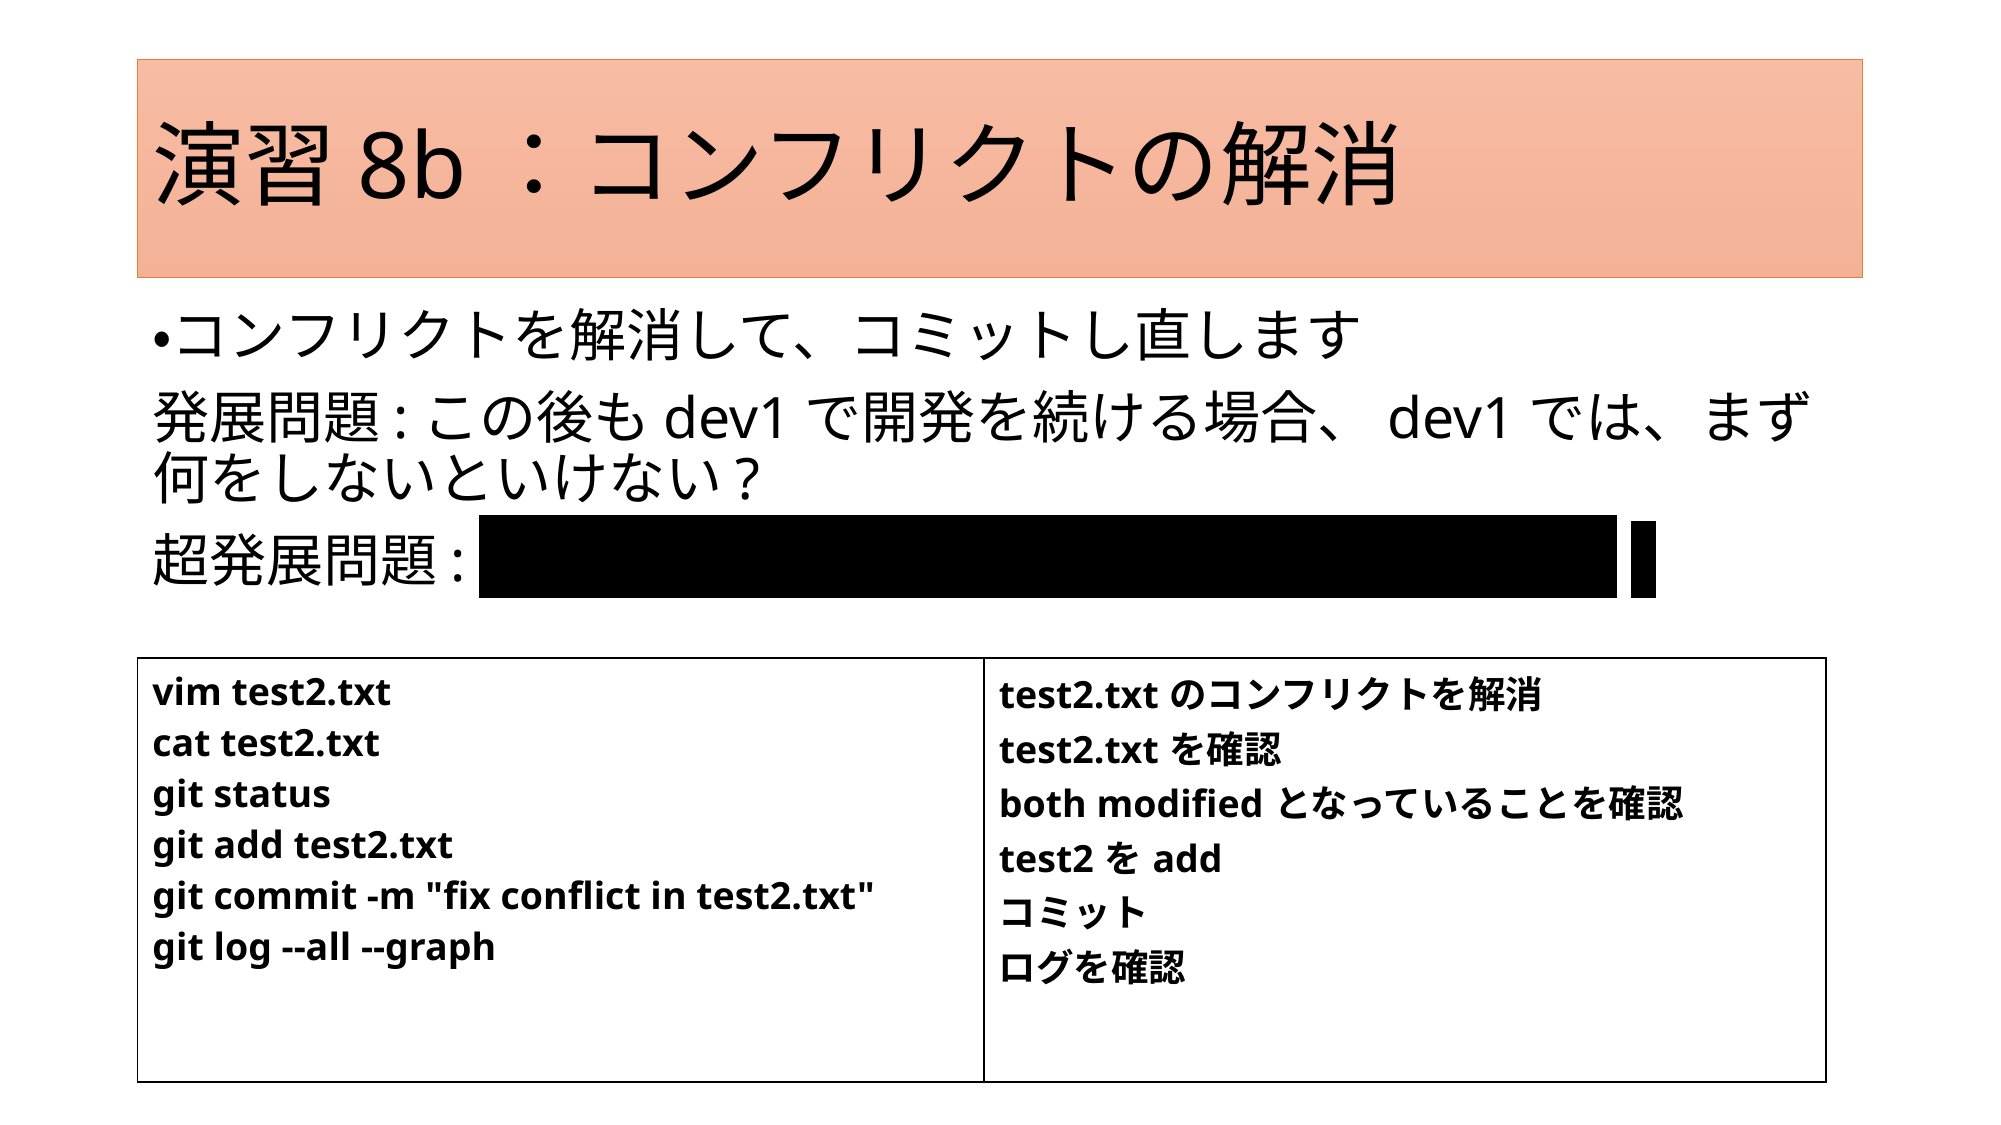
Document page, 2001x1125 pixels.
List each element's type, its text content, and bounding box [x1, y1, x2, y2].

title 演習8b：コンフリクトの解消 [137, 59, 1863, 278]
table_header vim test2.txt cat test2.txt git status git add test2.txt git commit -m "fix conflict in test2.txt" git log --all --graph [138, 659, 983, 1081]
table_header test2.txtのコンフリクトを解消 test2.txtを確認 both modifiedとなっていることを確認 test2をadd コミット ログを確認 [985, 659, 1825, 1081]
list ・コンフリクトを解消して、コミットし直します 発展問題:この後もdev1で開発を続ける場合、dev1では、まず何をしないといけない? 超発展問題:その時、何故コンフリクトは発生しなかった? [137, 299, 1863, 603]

• • •

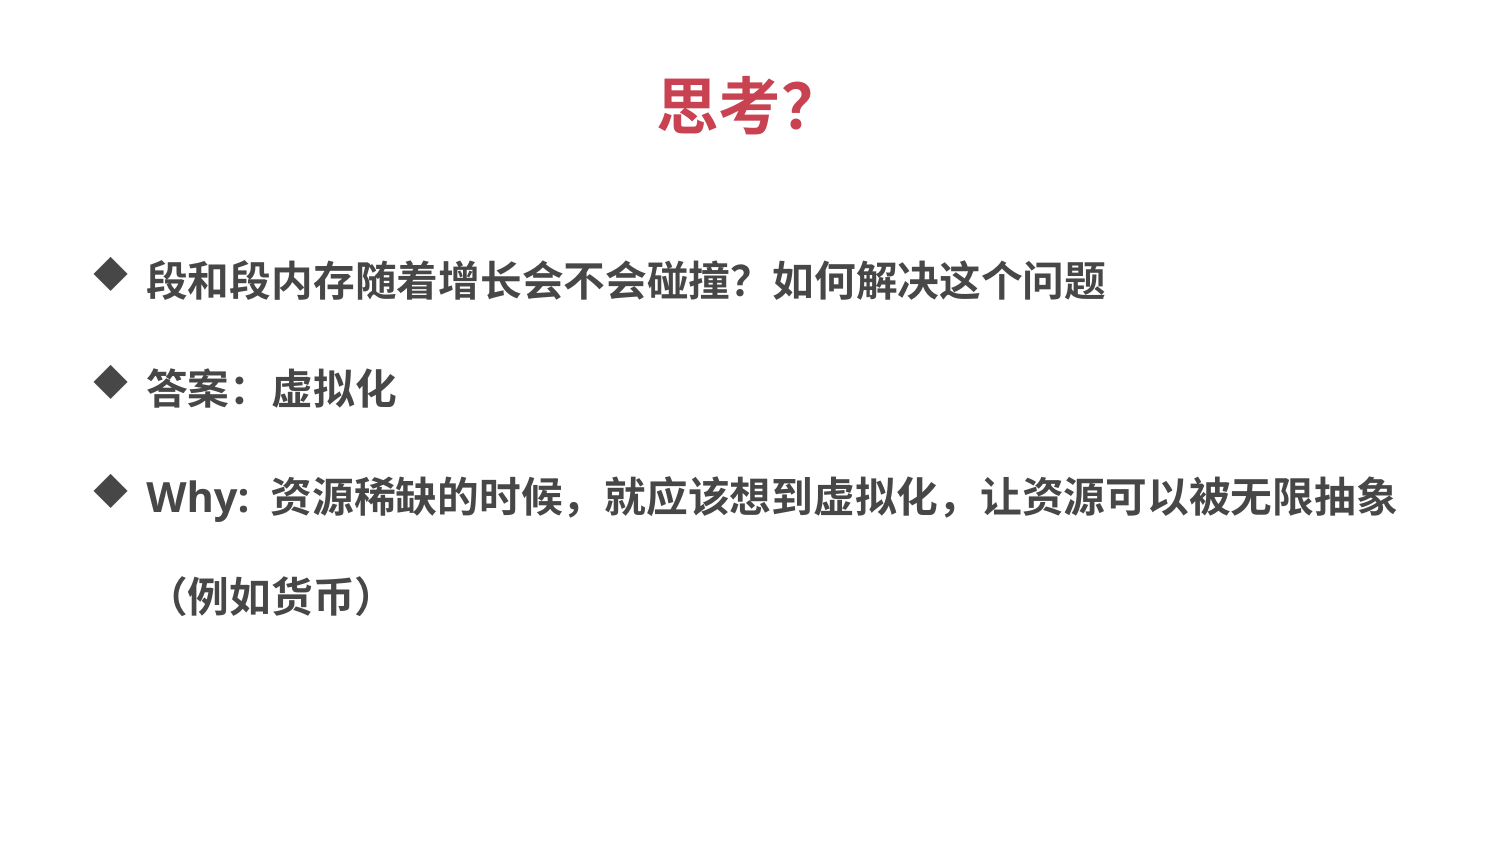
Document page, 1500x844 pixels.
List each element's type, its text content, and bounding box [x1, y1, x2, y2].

• • •

Note how many lines of the listing above include the word "Document", and respond with that number only.

Response to the exercise: 2